(Saved entries)

════════

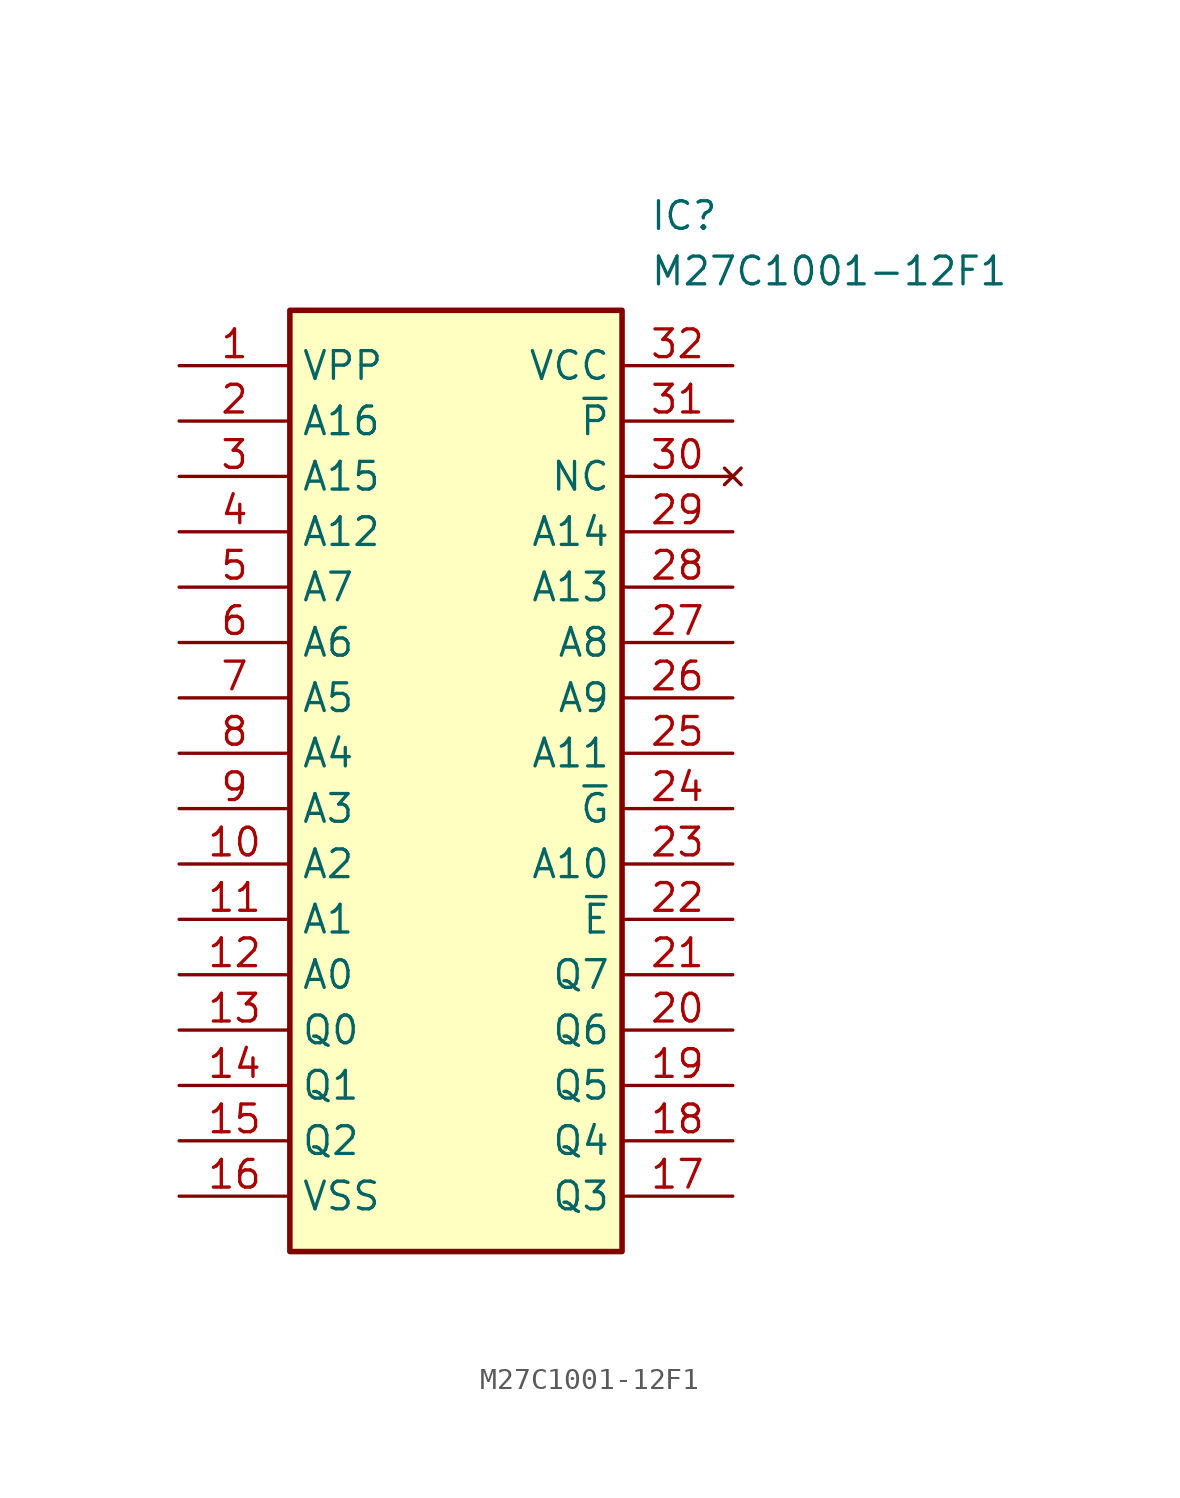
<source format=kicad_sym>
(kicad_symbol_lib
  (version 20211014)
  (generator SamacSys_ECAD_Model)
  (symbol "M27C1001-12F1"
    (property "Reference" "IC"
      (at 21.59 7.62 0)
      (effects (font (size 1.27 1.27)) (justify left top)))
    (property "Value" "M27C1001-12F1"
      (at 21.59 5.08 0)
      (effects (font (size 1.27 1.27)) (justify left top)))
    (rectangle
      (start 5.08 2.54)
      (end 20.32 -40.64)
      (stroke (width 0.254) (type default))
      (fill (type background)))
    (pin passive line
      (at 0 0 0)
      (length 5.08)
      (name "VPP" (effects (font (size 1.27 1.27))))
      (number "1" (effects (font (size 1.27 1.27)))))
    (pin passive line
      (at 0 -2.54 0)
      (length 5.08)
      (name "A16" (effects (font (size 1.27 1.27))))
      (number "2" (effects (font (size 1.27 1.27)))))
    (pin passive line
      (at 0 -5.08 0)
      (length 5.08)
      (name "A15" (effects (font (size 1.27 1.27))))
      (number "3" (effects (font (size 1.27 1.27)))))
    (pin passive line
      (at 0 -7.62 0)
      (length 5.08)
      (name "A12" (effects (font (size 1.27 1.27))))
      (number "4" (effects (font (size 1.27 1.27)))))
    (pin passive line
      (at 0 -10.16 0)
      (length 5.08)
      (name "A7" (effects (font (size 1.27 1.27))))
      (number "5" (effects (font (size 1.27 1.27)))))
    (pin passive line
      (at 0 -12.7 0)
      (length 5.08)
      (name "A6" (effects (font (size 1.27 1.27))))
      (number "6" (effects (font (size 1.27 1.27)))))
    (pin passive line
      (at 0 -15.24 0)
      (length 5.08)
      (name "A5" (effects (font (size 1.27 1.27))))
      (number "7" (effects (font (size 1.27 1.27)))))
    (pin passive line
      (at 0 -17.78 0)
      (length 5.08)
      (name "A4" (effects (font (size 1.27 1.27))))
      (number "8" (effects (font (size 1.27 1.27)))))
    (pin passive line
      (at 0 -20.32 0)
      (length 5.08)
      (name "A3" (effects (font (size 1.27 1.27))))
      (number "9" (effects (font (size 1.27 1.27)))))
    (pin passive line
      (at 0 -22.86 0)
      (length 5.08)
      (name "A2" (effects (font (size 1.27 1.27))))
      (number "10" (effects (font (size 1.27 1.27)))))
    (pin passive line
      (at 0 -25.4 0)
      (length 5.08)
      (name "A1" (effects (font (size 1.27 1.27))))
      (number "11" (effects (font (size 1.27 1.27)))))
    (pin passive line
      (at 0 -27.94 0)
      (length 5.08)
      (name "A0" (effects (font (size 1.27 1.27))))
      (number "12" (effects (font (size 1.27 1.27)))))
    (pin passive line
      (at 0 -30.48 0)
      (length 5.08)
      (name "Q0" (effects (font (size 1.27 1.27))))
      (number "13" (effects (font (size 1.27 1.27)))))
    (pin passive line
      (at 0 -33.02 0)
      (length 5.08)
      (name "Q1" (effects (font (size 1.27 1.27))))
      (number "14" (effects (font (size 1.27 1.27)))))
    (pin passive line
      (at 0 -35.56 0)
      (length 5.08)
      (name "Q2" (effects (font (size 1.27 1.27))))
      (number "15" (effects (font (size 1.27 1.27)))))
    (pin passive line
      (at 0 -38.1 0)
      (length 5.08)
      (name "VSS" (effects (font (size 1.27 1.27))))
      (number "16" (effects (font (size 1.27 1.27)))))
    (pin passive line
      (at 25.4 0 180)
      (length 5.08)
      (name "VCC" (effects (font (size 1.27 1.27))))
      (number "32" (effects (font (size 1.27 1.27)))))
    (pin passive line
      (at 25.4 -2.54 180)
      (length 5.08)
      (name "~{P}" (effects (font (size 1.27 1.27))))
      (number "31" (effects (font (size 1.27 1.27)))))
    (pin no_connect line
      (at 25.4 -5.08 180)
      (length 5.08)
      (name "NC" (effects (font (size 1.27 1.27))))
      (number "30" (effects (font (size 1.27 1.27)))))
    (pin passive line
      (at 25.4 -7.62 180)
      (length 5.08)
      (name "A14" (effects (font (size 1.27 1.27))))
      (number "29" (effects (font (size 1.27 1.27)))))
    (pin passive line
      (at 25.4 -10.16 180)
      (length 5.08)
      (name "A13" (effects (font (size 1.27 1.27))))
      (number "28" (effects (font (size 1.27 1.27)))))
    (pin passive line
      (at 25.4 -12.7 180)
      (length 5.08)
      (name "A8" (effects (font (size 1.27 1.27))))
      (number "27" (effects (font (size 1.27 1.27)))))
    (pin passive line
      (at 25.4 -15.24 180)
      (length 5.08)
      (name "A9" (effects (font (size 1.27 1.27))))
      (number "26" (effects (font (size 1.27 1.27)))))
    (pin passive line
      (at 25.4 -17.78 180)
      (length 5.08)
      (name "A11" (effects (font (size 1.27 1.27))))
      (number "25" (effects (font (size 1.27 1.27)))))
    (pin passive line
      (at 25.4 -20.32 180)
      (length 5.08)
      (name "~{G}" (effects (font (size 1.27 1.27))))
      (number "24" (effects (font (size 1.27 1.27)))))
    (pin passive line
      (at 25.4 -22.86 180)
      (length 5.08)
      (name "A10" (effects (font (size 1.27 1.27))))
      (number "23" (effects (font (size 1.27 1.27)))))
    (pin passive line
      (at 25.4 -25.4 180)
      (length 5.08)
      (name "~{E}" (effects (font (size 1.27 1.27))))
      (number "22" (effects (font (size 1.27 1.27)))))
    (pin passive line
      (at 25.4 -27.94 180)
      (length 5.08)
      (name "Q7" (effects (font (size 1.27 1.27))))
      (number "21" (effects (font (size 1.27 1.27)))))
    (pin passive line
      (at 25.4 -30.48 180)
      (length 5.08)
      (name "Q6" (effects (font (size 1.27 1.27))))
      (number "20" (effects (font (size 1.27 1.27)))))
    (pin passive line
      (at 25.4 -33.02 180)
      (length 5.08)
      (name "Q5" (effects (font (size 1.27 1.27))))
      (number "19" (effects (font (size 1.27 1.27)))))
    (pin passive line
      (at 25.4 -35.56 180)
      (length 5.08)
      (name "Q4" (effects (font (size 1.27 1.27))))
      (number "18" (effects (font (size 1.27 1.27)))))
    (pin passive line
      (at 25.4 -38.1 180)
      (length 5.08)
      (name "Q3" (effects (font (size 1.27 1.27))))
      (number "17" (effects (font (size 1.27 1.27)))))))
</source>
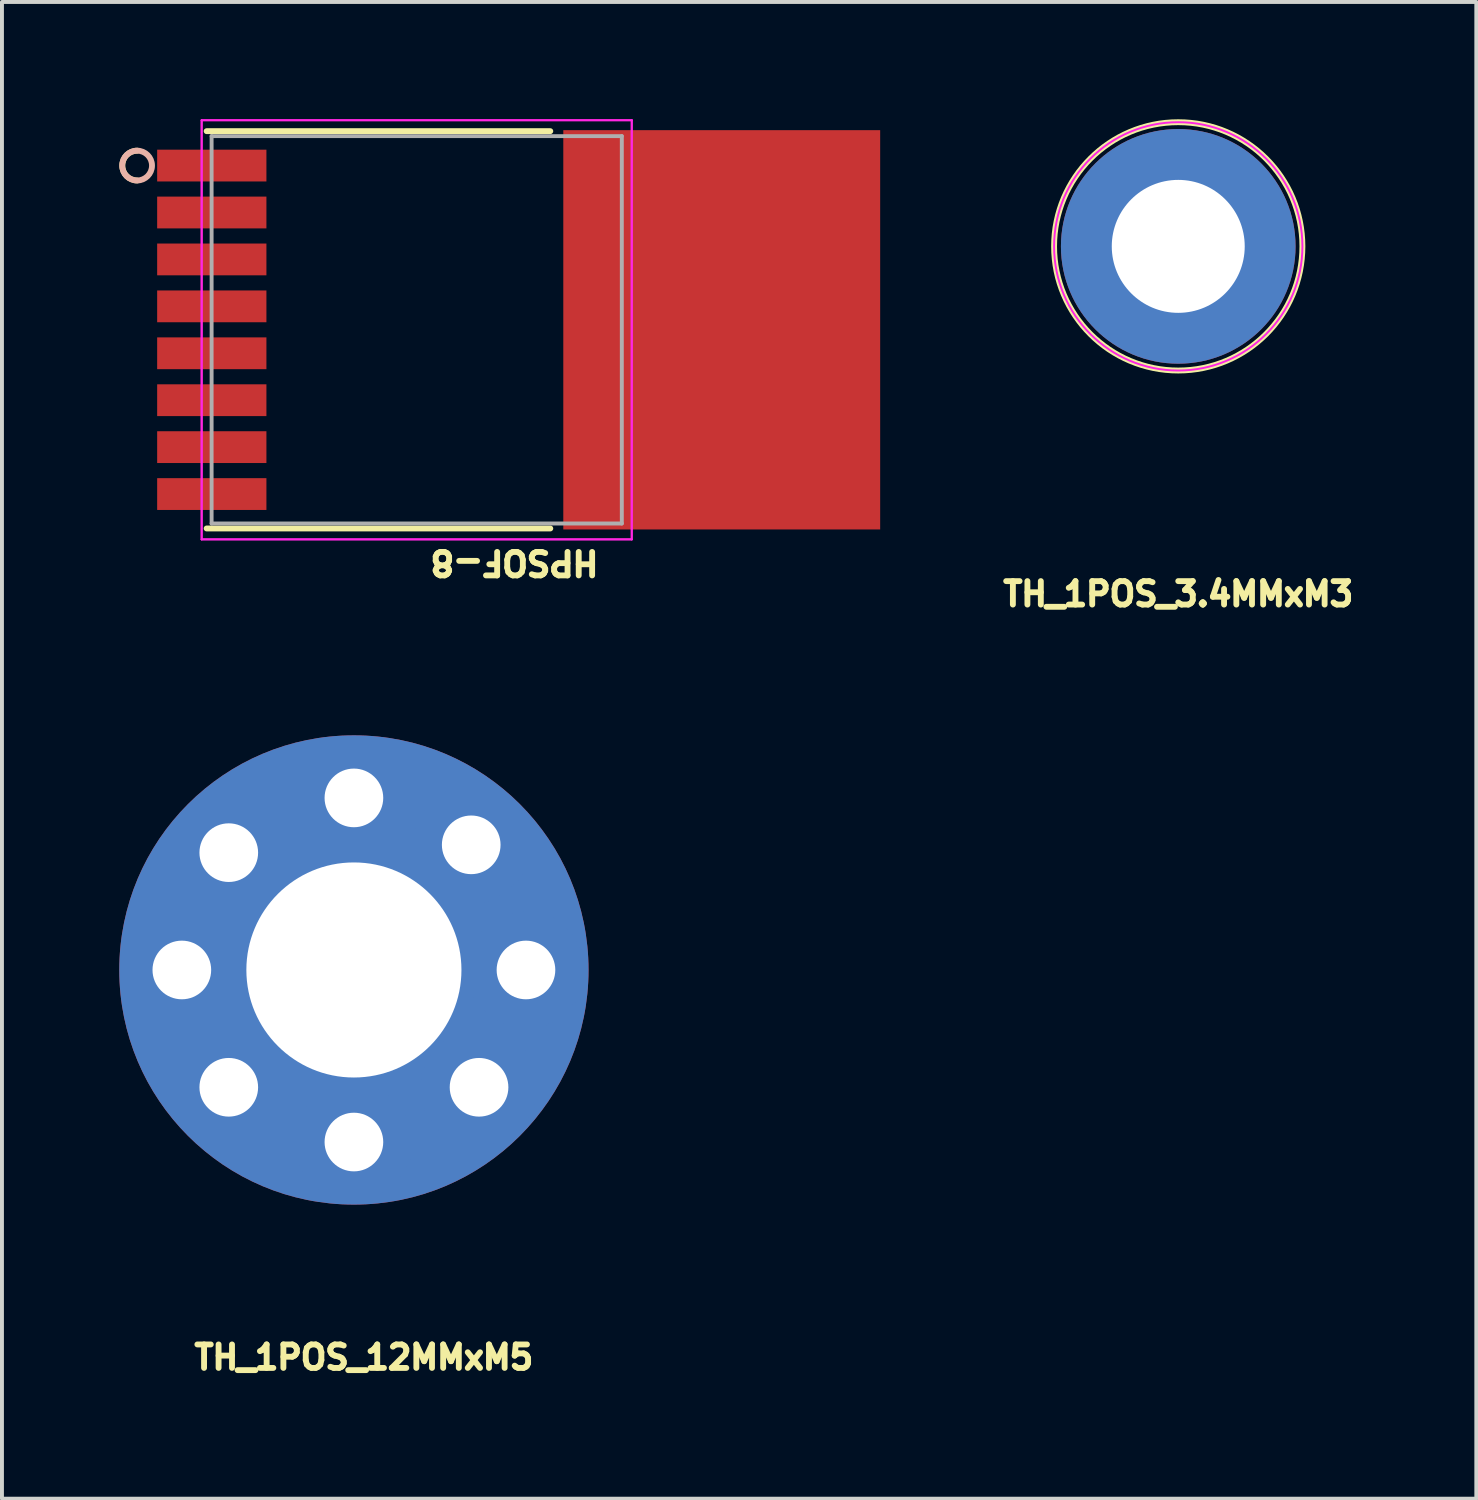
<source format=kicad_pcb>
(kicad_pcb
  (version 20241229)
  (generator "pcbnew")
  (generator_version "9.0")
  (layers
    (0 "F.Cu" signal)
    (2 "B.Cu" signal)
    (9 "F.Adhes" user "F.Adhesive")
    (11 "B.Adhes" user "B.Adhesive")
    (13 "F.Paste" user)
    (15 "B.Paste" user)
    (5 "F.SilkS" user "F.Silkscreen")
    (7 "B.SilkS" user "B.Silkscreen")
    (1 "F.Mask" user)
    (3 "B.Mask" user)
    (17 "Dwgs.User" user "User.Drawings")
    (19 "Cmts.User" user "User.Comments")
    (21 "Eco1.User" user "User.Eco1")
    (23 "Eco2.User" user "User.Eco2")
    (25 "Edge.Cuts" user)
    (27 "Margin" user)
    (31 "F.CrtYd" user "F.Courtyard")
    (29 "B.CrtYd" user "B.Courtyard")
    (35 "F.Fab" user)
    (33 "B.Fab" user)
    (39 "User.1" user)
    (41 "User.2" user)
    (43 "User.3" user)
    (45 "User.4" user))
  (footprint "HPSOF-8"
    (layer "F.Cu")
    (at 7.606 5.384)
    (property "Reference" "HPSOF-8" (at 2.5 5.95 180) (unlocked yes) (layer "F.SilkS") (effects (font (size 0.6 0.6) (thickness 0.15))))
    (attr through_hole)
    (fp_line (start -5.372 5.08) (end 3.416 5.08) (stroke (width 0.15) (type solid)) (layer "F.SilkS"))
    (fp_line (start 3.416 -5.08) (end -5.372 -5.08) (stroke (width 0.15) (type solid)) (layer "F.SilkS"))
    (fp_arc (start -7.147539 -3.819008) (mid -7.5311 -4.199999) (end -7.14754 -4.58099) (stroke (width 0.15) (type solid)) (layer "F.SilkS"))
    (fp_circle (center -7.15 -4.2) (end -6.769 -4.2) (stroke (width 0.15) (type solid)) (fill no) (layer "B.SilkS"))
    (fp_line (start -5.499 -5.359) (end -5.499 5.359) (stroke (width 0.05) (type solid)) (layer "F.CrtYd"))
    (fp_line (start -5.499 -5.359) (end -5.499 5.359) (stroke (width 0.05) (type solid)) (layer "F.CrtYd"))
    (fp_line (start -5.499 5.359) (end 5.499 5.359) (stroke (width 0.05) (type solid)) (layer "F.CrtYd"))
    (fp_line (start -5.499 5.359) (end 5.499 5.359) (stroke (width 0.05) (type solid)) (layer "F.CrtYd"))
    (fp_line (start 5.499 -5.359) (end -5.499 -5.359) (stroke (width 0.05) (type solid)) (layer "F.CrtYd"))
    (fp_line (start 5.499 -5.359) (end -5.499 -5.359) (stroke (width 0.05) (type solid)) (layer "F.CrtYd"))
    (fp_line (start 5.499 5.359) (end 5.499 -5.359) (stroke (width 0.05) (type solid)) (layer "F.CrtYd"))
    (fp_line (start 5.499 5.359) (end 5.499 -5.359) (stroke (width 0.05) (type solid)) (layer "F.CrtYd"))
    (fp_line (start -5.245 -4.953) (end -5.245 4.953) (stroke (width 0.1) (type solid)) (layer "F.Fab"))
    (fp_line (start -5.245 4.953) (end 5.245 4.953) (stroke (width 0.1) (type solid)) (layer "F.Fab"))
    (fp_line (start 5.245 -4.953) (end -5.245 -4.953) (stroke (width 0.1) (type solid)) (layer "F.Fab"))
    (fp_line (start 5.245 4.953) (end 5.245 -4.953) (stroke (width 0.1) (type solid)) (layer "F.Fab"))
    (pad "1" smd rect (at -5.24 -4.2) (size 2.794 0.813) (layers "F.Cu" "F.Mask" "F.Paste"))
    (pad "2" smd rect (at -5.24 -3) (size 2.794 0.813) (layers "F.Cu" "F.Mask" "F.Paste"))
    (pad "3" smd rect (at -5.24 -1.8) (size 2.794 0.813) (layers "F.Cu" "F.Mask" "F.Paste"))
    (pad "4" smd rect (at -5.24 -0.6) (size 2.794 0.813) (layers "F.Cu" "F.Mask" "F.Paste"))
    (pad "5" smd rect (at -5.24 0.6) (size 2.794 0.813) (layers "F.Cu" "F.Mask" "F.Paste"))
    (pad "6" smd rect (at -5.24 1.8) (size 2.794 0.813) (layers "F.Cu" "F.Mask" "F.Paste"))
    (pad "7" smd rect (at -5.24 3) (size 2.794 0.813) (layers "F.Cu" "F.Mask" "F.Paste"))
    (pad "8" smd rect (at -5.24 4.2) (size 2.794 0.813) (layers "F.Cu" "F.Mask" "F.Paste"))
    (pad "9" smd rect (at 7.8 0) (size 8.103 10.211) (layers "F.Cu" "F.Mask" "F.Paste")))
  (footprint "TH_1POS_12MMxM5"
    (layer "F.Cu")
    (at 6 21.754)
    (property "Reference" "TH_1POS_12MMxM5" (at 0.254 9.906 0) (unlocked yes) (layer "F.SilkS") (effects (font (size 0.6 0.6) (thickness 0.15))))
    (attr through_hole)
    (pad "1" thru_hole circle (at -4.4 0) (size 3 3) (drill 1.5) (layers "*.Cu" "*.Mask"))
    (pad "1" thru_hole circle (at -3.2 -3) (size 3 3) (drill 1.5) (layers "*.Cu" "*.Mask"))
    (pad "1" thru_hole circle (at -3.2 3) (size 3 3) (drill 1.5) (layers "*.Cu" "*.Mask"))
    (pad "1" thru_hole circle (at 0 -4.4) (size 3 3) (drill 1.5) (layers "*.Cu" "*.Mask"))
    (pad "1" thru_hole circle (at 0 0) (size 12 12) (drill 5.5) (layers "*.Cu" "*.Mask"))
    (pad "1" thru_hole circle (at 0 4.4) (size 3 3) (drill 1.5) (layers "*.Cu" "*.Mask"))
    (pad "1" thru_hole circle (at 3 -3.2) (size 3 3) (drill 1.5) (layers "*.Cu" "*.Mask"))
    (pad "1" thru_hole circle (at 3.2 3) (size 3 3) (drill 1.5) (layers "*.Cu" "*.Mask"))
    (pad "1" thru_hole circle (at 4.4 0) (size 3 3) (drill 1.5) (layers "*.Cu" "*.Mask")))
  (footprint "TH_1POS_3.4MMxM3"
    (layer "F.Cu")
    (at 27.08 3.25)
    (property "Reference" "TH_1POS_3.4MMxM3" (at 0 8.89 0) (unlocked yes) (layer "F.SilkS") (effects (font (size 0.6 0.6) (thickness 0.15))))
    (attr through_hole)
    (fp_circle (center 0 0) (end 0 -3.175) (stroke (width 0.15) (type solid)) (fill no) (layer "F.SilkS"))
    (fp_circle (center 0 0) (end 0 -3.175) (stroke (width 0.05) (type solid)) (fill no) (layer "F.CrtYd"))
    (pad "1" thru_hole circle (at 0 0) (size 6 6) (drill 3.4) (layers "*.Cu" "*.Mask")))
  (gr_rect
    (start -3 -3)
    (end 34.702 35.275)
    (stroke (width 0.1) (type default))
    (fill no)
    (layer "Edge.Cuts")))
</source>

════════

Wherever a line of the data holds "default", copy that line.

      (stroke (width 0.254) (type default))
    (stroke (width 0.1) (type default))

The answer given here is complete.